美容師さんの黒い指先
久しぶりの美容院。今回は、「初めまして」の美容院に挑戦してみることにした。
黒色のヘアマニキュアをお願いする。30代くらいの女性美容師さんが担当。初対面ながらも気さくな方で会話が弾み、小学生2人がいるママさん美容師だった。この美容室はご主人と2人で経営されていて、それほど広くはないけど、センスが良くて落ち着ける空間だ。
丁寧にヘアマニュキアをつけたあとで、しばし放置。その後、髪を洗いドライヤーでブロー。ふと、鏡に映った美容師さんの手を見たら、特に指先が真っ黒!
私「わあ、手が真っ黒ですね」
美容師さん「あ、大丈夫です。私はシャンプーのとき、手袋をしないんですよ。つけると、お客様の実際の髪の様子がわかりにくいし、つけたマニュキアの細かいところがつかめないからなんですよ。」
私はこれを聞いて、プロの厳しい姿勢を感じずにはいられなかった。素手で髪を触ってみて、1人1人に合わせた髪のケアをされているなんて。

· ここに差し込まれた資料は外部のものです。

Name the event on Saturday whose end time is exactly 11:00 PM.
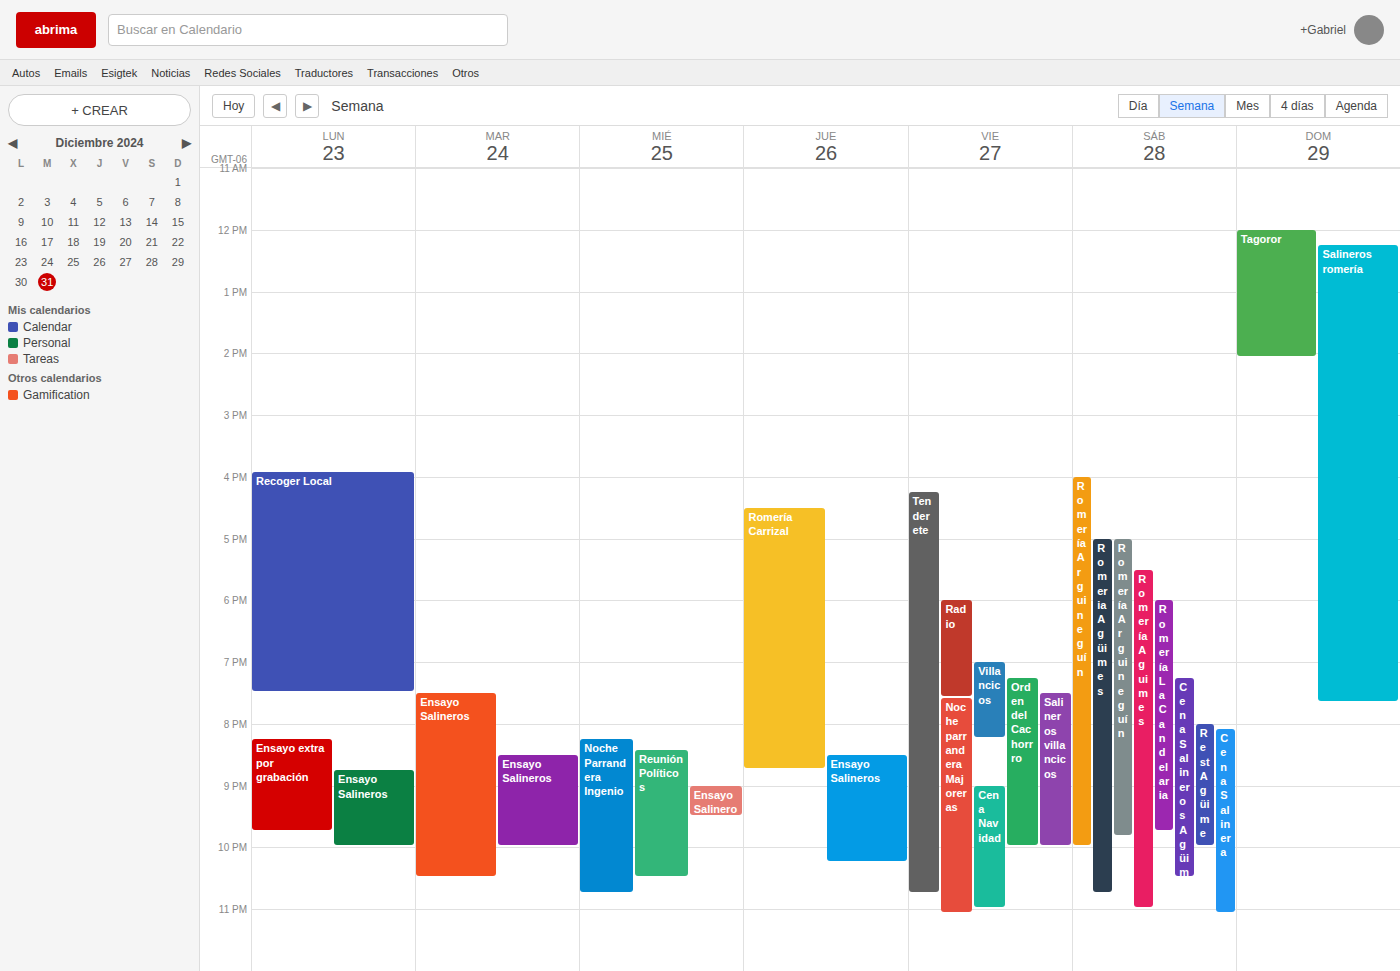
"Romería Aguimes"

手荒れは大丈夫なのか合わせて尋ねてみると、美容師1年目のころは、手から肘くらいまで湿疹や、腫れがあって大変だったけど、それを乗り越えたら平気になったそうだ。
私は、このママさん美容師さんが笑顔で話されるのを聞いて、ちょっと胸がいっぱいになった。こんなにまで指先を黒くして、私の髪をとても自然に、きれいにしていただけたから。これが、全身全霊で働くということなんだな。改めて、働くことの尊さを知った。
美容師さんの方は、当然のことをしているだけで、別に取り立ててどうということはないのかもしれない。でも私には、この黒い指先が、美容師さんの仕事に対する思いや、人生観など、すべてを映し出しているように思えてならなかった。
そして、家に帰れば2人の子どもたちのために、食事の準備などの家事や、学校からのお知らせプリントに目を通し、宿題やら明日の持ち物チェックなどもされているのだろう。何回も手洗いをして、少し黒いだけの指先を見ながら。
私の心に刻まれた、温かくて強い美容師さんの黒い指先。